Он оставил без внимания Эрмиту, бело-голубые домики которой с красными крышами выглядывают из зарослей нипы, как феникс, возрождающийся из пепла. Его взор не задержался ни на Малате, ни на кавалерийских казармах, окруженных деревьями, ни на людях, ни на хижинах из нипы с пирамидальными кровлями, прятавшихся среди платанов и пальм и построенных, как строятся гнезда, — отцом семьи.
Экипаж катился дальше по широкой и пыльной дороге, залитой ярким тропическим солнцем, навстречу ему двигались двуколки, запряженные одной или двумя лошадьми, сбруя которых из абака свидетельствовала о том, что их владелец — деревенский житель; возчик молча оглядывал седока богатого экипажа и продолжал свой путь. Время от времени экипаж обгонял ленивого и понурого карабао, тащившего неуклюжий фургон.

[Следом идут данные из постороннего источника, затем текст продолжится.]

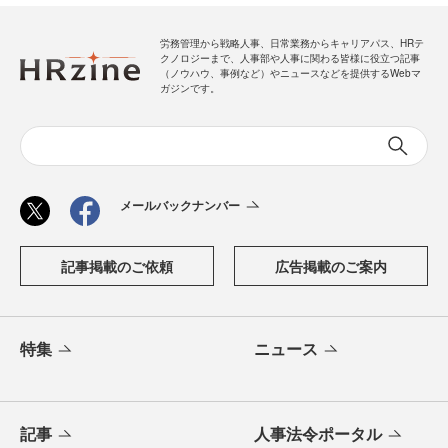
労務管理から戦略人事、日常業務からキャリアパス、HRテ
クノロジーまで、人事部や人事に関わる皆様に役立つ記事
（ノウハウ、事例など）やニュースなどを提供するWebマ
ガジンです。
メールバックナンバー
記事掲載のご依頼
広告掲載のご案内
特集
ニュース
記事
人事法令ポータル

К унылому, монотонному пению погонщика, сидевшего верхом на буйволе, присоединялся громкий скрип рассохшихся колес на огромной оси тяжелой повозки; порой слышалось шуршанье стершихся полозьев парагос — своеобразных филиппинских саней, которые волочат по дорожной пыли и грязи. На полях и обширных лугах пасся скот, белые цапли спокойно восседали на хребтах быков, закрыв глаза, те с аппетитом жевали сочную траву. Вдали скакали и резвились кобылы, преследуемые буйным жеребцом с длинным хвостом и пышной гривой: жеребец оглашал воздух ржанием, а из-под его могучих копыт летели комья земли.
Но наш путешественник погружен в размышления, а временами дремлет: меланхолическая или радостная поэзия полей не вдохновляет его. Даже солнце, которое заливает ярким светом кроны деревьев и гонит домой крестьян, обжигающих пятки о раскаленную землю, хоть подошвы у них дубленые, солнце, от которого крестьянка прячется в тени миндалевого дерева или бамбуковых зарослей и погружается в смутные, непонятные мечты, — даже это солнце не может привлечь внимания нашего героя.
Вернемся же в Манилу, пока экипаж, словно пьяный, раскачивается на дорожных ухабах, подпрыгивает на бамбуковых мостиках, поднимается вверх по склонам или быстро катится под гору.